Sample Preparation Chip for PCR Detection of Water Borne Pathogens

Illnesses due to waterborne pathogens are a substantial health risk, as seen in the E. coli O157:H7 outbreaks of 2006 that were traced to fecal contamination of fresh produce irrigation water. Additionally, there is the possibility of deliberate contamination of our water, and hence our food supply, by terrorists. However, water samples are not analyzed directly and rapidly, because sample matrices are too dirty, and because the concentration level of pathogens of interest are usually too low.
In Phase I of this USDA SBIR, we demonstrated that a pathogen (E. coli O157:H7) can be concentrated and purified from large water samples for PCR, improving the sensitivity of that subsequent analysis. Two turbulent mixing techniques were evaluated to enhance the pathogen capture.

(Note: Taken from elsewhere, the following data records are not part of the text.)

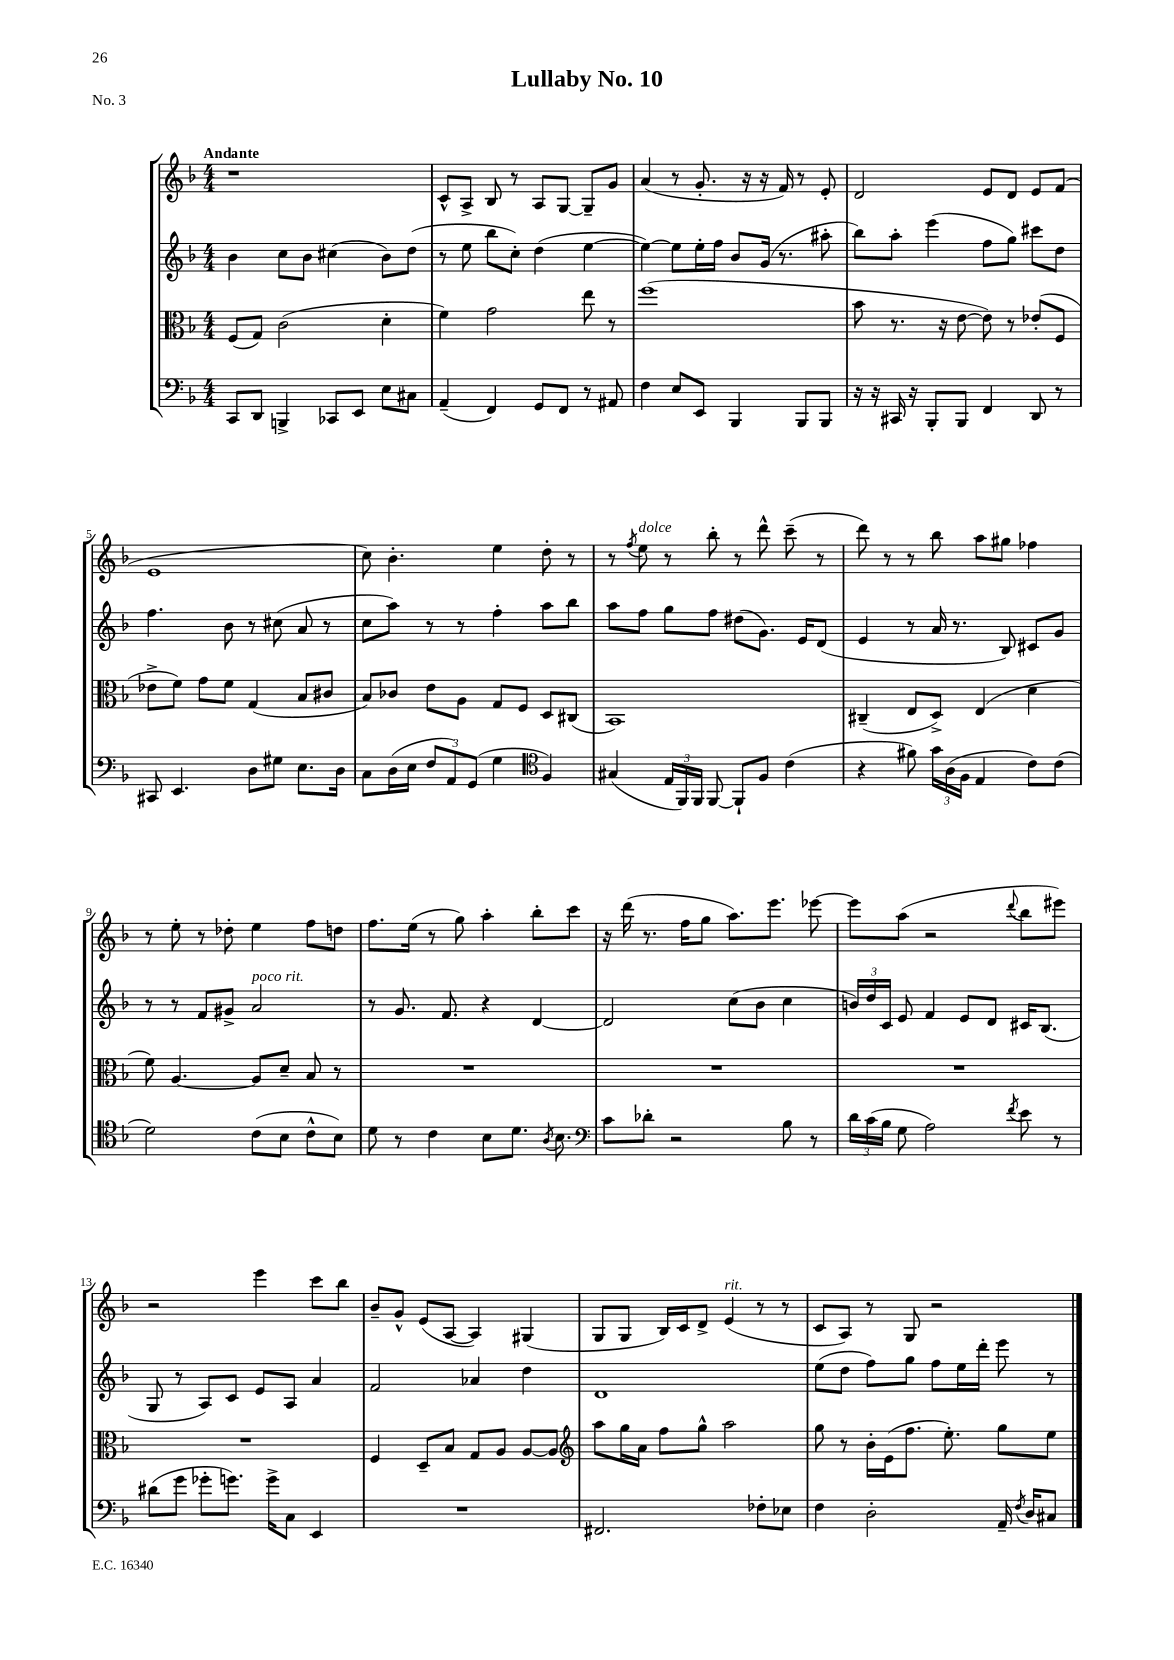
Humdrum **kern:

**kern	**kern	**kern	**kern
*staff4	*staff3	*staff2	*staff1
*clefF4	*clefC3	*clefG2	*clefG2
*k[b-]	*k[b-]	*k[b-]	*k[b-]
*M4/4	*M4/4	*M4/4	*M4/4
8CC/L	(8F/L	4b-\	1r
8DD/J	8G/J)	.	.
4BBB^/	(2c\	8cc\L	.
.	.	8b-\J	.
8CC-/L	.	(4cc#\	.
8EE/J	.	.	.
8E\L	4d'\	8b-\L)	.
8C#\J	.	(8dd\J	.
=	=	=	=
(4AA~/	4f\)	8r	8c^^/L
.	.	8ee\	8A^/J
4FF/)	2g\	8bb-\L	8B-/
.	.	8cc'\J)	8r
8GG/L	.	(4dd\	8A/L
8FF/J	.	.	[8G/J
8r	8ee\	[4ee\	8G~/]L
8AA#/	8r	.	8g/J
=	=	=	=
4F\	(1ff	4ee\_)	(4a/
8E/L	.	8ee\]L	8r
8EE/J	.	16ee'\L	8.g'/
.	.	16ff\JJ	.
4BBB-/	.	8b-/L	.
.	.	.	16r
.	.	(16g/Jk	16r
.	.	8.r	16f/)
8BBB-/L	.	.	8r
8BBB-/J	.	8aa#'\	8e'/
=	=	=	=
16r	8b-\	8bb-\L)	2d/
16r	.	.	.
16CC#/	8.r	8aa'\J	.
16r	.	.	.
8BBB-'/L	.	(4eee\	.
.	16r	.	.
8BBB-/J	[8e\	.	.
4FF/	8e\])	8ff\L	8e/L
.	8r	8gg\J)	8d/J
8DD/	(8e-'/L	8ccc#\L	8e/L
8r	8F/J	8dd\J	(8f/J
=	=	=	=
8CC#/	8e-^\L	4.ff\	1e
4.EE/	8f\J)	.	.
.	8g\L	.	.
.	8f\J	8b-\	.
8D\L	(4G/	8r	.
8G#\J	.	(8cc#\	.
8.E\L	8B-/L	8a/	.
.	8c#/J	8r	.
16D\Jk	.	.	.
=	=	=	=
8C\L	8B-/L)	8cc\L	8cc\)
(16D\L	8c-/J	8aa\J)	4.b-'\
16E\JJ	.	.	.
12F/L	8e\L	8r	.
12AA/)	.	.	.
.	8A\J	8r	.
(12GG/J	.	.	.
4G\	8G/L	4ff'\	4ee\
.	8F/J	.	.
*clefC4	*	*	*
4F/)	8D/L	8aa\L	8dd'\
.	(8C#/J	8bb-\J	8r
=	=	=	=
(4G#/	1BB-)	8aa\L	8r
.	.	.	8qff/
.	.	8ff\J	8ee\
24E/LL	.	8gg\L	8r
24FF/)	.	.	.
24FF/JJ	.	.	.
[8FF/	.	8ff\J	8bb-'\
8FF`/]L	.	(8dd#\L	8r
8F/J	.	8.g\J)	8ddd^^\
(4c\	.	.	(8ccc~\
.	.	16e/LK	.
.	.	(8d/J	8r
=	=	=	=
4r	(4C#~/	4e/	8ddd\)
.	.	.	8r
8f#\)	8E/L	8r	8r
24g\LL	8D^/J)	16a/	8bb-\
(24A\	.	.	.
.	.	8.r	.
24F\JJ	.	.	.
4E/	(4E/	.	8aa\L
.	.	8B-/)	8gg#\J
8c\L)	4d\	8c#/L	4ff-\
(8c\J	.	8g/J	.
=	=	=	=
2d\)	8f\)	8r	8r
.	[4.A/	8r	8ee'\
.	.	8f/L	8r
.	.	8g#^/J	8dd-'\
(8c\L	8A/]L	2a/	4ee\
8B-\J	8d~/J	.	.
8c^^\L	8B-/	.	8ff\L
8B-\J)	8r	.	8dd\J
=	=	=	=
8d\	1r	8r	8.ff\L
8r	.	8.g/	.
.	.	.	(16ee\Jk
4c\	.	.	8r
.	.	8.f/	.
.	.	.	8gg\)
8B-\L	.	4r	4aa'\
8.d\J	.	.	.
.	.	[4d/	8bb-'\L
8qA/	.	.	.
8.B-\	.	.	.
.	.	.	8ccc\J
=	=	=	=
*clefF4	*	*	*
8c\L	1r	2d/]	16r
.	.	.	(16ddd\
8d-'\J	.	.	8.r
2r	.	.	.
.	.	.	16ff\LK
.	.	.	8gg\J
.	.	(8cc\L	8.aa\L)
.	.	8b-\J	.
.	.	.	8.eee\J
8B-\	.	4cc\	.
8r	.	.	[8eee-\
=	=	=	=
24d\LL	1r	24b/LL)	8eee-\]L
(24c\	.	24dd/	.
24B-\JJ	.	24c/JJ	.
8G\	.	8e/	(8aa\J
2A\)	.	4f/	2r
.	.	8e/L	.
.	.	8d/J	.
8qf/	.	.	8qqddd/
8e\	.	16c#/LK	8bb-\L
.	.	(8.B-/J	.
8r	.	.	8eee#\J)
=	=	=	=
(8d#\L	1r	8G/	2r
8g\J	.	8r	.
8g-'\L	.	8A/L)	.
8.g\J)	.	8c/J	.
.	.	8e/L	4eee\
16g^\LK	.	.	.
8C\J	.	8A/J	.
4EE/	.	4a/	8ccc\L
.	.	.	8bb-\J
=	=	=	=
1r	4F/	2f/	8b-~/L
.	.	.	8g^^/J
.	8D~/L	.	(8e/L
.	8B-/J	.	[8A/J
.	8G/L	4a-/	4A/])
.	8A/J	.	.
.	[8A/L	4dd\	(4G#/
.	8A/]J	.	.
=	=	=	=
*	*clefG2	*	*
2.FF#/	8aa\L	1d	8G/L
.	16gg\L	.	8G/J
.	16a\JJ	.	.
.	8ff\L	.	16B-/LL)
.	.	.	16c/J
.	8gg^^\J	.	8d^/J
.	2aa\	.	(4e/
8F-'\L	.	.	8r
8E-\J	.	.	8r
=	=	=	=
4F\	8gg\	(8ee\L	8c/L
.	8r	8dd\J	8A/J)
2D'\	16b-'\LL	8ff\L)	8r
.	(16e\J	.	.
.	8.ff\J	8gg\J	8G/
.	.	8ff\L	2r
.	8.ee'\)	.	.
.	.	16ee\L	.
.	.	16ddd'\JJ	.
16AA~/	8gg\L	8eee\	.
8qF/	.	.	.
16D/LK	.	.	.
8C#/J	8ee\J	8r	.
==	==	==	==
*-	*-	*-	*-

The objective of this Phase II SBIR is to develop a flow cell product to isolate and concentrate target pathogens from large samples or continuous flow of surface and irrigation water and prepare the DNA for real-time PCR detection.

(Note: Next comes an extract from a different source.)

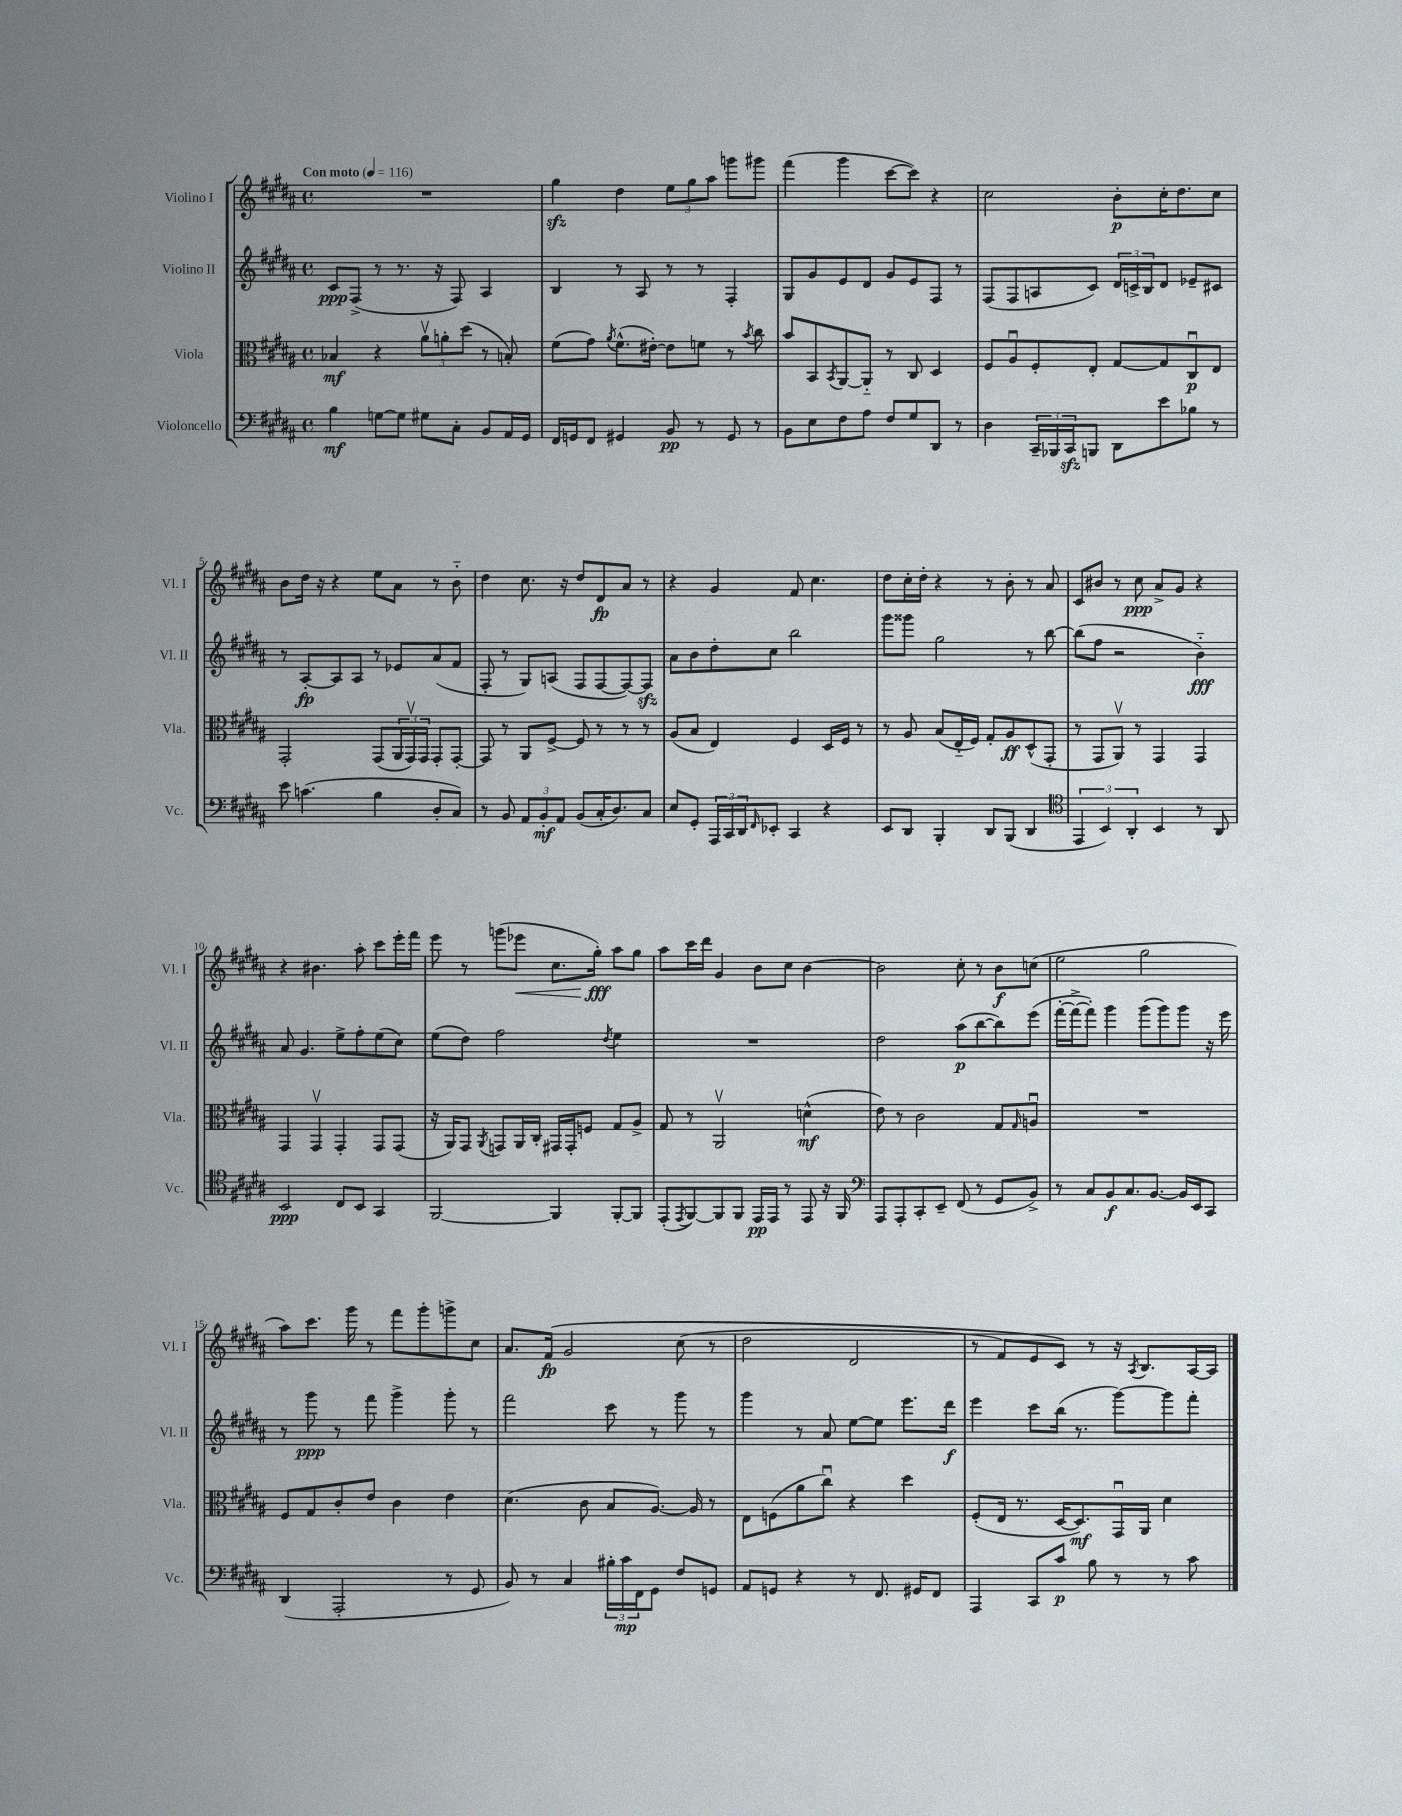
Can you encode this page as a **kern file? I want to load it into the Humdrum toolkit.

The effort involves development of a pathogen concentration flow cell that can handle 10-100 milliliter sample sizes to unrestricted continuous flow. We will also develop assays to utilize the features of the flow cell.
Anticipated results are flow cells that can process water sample for DNA testing of pathogenic E. coli O157:H7 and Salmonella in 1-2 hours.
Further development can expand the number of waterborne pathogens and expand the application to testing of food, drinking water, recreational water, reclaimed water, and to potential bioterrorism agents.